== ЦИТИРУЕМЫЙ ОТРЫВОК ==

Эта глава рассматривает инструменты как последовательные поколения моделей мира от бумажного пространства, которое нужно было домысливать, до цифрового пространства, которое приходится упрощать. Такой подход позволяет увидеть, что инструменты подготовки это не фон, а полноценная среда, в которой формируется маршрут ещё до того, как человек сделает первый шаг.
2.1. Бумажная эпоха (до 1990) Карты, путеводители, маршрутные книжки
В бумажную эпоху карта была не просто инструментом навигации, она была визуальным языком, через который человек воспринимал пространство, потенциальные угрозы и собственные ограничения. То, как изображается рельеф, растительность или водная сеть, влияет на принятие решений не меньше, чем сама информация.
Картографические элементы становились своего рода фильтром, когда турист видел не мир, а его картографическую интерпретацию. И именно эта интерпретация определяла, что он считал трудным, безопасным или вообще возможным. Хотя советский турист сталкивался с дефицитом карт, а западный с избытком коммерческих изданий и специализированных топографических листов, ключевая когнитивная логика работы с бумажной картой оказалась удивительно универсальной.
Картографический дефицит как исходная точка подготовки
В методических текстах по спортивному туризму, подготовка начинается с выбора масштаба: для общих подъездов к району хватает политических или обзорных карт 1:20 000 000 и топографической «пятёрки» 1:5 000 000, но реальный маршрут требует уже «двушки» 1:2 000 000 или, в идеале, «километровки» 1:1 000 000. Для «острых» гор вроде Кавказа, Памиро-Алая или Западного Тянь-Шаня этих обзоров недостаточно, там уже нужна более подробная карта, потому что характер рельефа меняется на расстояниях, которые на мелкомасштабной карте просто теряются.

===
== ПРЕДОСТАВЛЕННЫЙ МАТЕРИАЛ ==

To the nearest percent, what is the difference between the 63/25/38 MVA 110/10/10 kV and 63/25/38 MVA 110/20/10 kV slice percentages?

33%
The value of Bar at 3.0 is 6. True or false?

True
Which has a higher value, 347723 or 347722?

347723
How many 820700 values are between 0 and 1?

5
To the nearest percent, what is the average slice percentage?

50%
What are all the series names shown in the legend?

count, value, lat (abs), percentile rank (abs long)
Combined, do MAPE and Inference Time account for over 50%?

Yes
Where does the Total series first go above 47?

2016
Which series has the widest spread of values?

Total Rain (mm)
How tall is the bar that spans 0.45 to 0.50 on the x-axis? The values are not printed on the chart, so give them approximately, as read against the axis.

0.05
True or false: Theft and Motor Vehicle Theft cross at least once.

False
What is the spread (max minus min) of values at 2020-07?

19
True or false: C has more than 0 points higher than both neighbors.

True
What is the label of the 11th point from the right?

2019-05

===

» ЧТО НУЖНО СДЕЛАТЬ:
Пожалуйста, приведите ещё раз целиком и без единого изменения цитируемый отрывок о бумажных картах в подготовке маршрута. Этот материал взят из другого источника.

» ПИСЬМЕННЫЙ ОТВЕТ:
Эта глава рассматривает инструменты как последовательные поколения моделей мира от бумажного пространства, которое нужно было домысливать, до цифрового пространства, которое приходится упрощать. Такой подход позволяет увидеть, что инструменты подготовки это не фон, а полноценная среда, в которой формируется маршрут ещё до того, как человек сделает первый шаг.
2.1. Бумажная эпоха (до 1990) Карты, путеводители, маршрутные книжки
В бумажную эпоху карта была не просто инструментом навигации, она была визуальным языком, через который человек воспринимал пространство, потенциальные угрозы и собственные ограничения. То, как изображается рельеф, растительность или водная сеть, влияет на принятие решений не меньше, чем сама информация.
Картографические элементы становились своего рода фильтром, когда турист видел не мир, а его картографическую интерпретацию. И именно эта интерпретация определяла, что он считал трудным, безопасным или вообще возможным. Хотя советский турист сталкивался с дефицитом карт, а западный с избытком коммерческих изданий и специализированных топографических листов, ключевая когнитивная логика работы с бумажной картой оказалась удивительно универсальной.
Картографический дефицит как исходная точка подготовки
В методических текстах по спортивному туризму, подготовка начинается с выбора масштаба: для общих подъездов к району хватает политических или обзорных карт 1:20 000 000 и топографической «пятёрки» 1:5 000 000, но реальный маршрут требует уже «двушки» 1:2 000 000 или, в идеале, «километровки» 1:1 000 000. Для «острых» гор вроде Кавказа, Памиро-Алая или Западного Тянь-Шаня этих обзоров недостаточно, там уже нужна более подробная карта, потому что характер рельефа меняется на расстояниях, которые на мелкомасштабной карте просто теряются.